You are exactly right, runs are from laying it on too heavy without enough dry/flash time between coats. If you let it dry a little longer and do not put on too heavy of coats you will be fine. I ran a few cars terribly when I first started painting for the same reason.

jhcakilmer
06-16-2008, 08:11 PM
I'd definitely recommend it, if you have the time and patience! I did a c'dale cadd8 frame, and it turned out pretty nice. I sanded, but not down to bare metal, since Al needs to be treated. I layed down 2-3 prime coats, and a bunch of paint coats (probably 5-6 coats), also sanded between each coat with super fine paper (400 or 600 grit - wet!!). I've done a couple projects before with other paint, but I've found that the Rustoleum Painters Touch, or American Accents is the best all around paint. Smooths out nice, covers quite well, dries reasonably fast, and a ton of color choices.

After the final layer of paint I waited about 2 weeks before I sprayed the clear. It really takes a long time to completely dry!!! Also, I would actually recommend having someone professionally spray the clear on. It was actually the most disappointing part of the entire process. I think the paint looks great, but the rattle can clear does not cover very well, nor does it smooth out.

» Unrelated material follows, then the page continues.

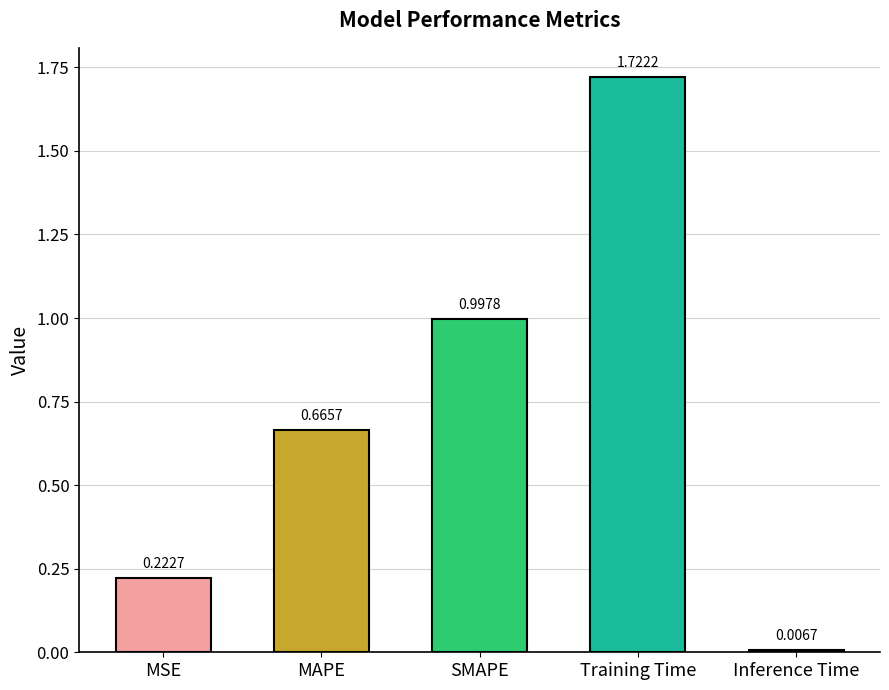

Does the chart contain stacked bars?

No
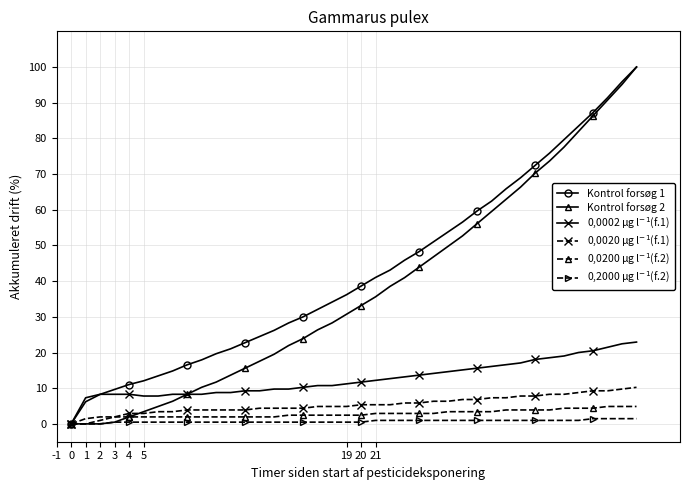

What is the maximum value for Kontrol forsøg 1?

100.0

I was happy with the separating strip, and transitions.....it's reasonably clean, and straight, but not perfect. Also, it was brought to my attention that the separating strip on the chain-stay should have been tucked behind the chain-ring....makes sense.

Here's the cadd8...
http://i192.photobucket.com/albums/z311/jhcakilmer/bike1.jpg
http://i192.photobucket.com/albums/z311/jhcakilmer/bike4.jpg
http://i192.photobucket.com/albums/z311/jhcakilmer/bike2.jpg
http://i192.photobucket.com/albums/z311/jhcakilmer/bike3.jpg

Lifelover
06-16-2008, 09:53 PM
I'd definitely recommend it, if you have the time and patience! I did a c'dale cadd8 frame, and it turned out pretty nice. I sanded, but not down to bare metal, since Al needs to be treated. I layed down 2-3 prime coats, and a bunch of paint coats (probably 5-6 coats), also sanded between each coat with super fine paper (400 or 600 grit - wet!!). I've done a couple projects before with other paint, but I've found that the Rustoleum Painters Touch, or American Accents is the best all around paint. Smooths out nice, covers quite well, dries reasonably fast, and a ton of color choices.

After the final layer of paint I waited about 2 weeks before I sprayed the clear. It really takes a long time to completely dry!!! Also, I would actually recommend having someone professionally spray the clear on. It was actually the most disappointing part of the entire process. I think the paint looks great, but the rattle can clear does not cover very well, nor does it smooth out.

I was happy with the separating strip, and transitions.....it's reasonably clean, and straight, but not perfect. Also, it was brought to my attention that the separating strip on the chain-stay should have been tucked behind the chain-ring....makes sense.

Here's the cadd8...




That does look great!

Explain the separating strip?

jhcakilmer
06-16-2008, 10:42 PM
That does look great!

Explain the separating strip?


I overlapped the white and silver metallic slightly, and then masked a strip with tape (Frog Masking Tape from The Home Depot), and sprayed a few coats of black. I sanded between coats lightly, and removed 2 hours after final coat.

The tape worked well, much better than that blue painters tape.

I also lightly sanded the entire frame including this strip before the clear.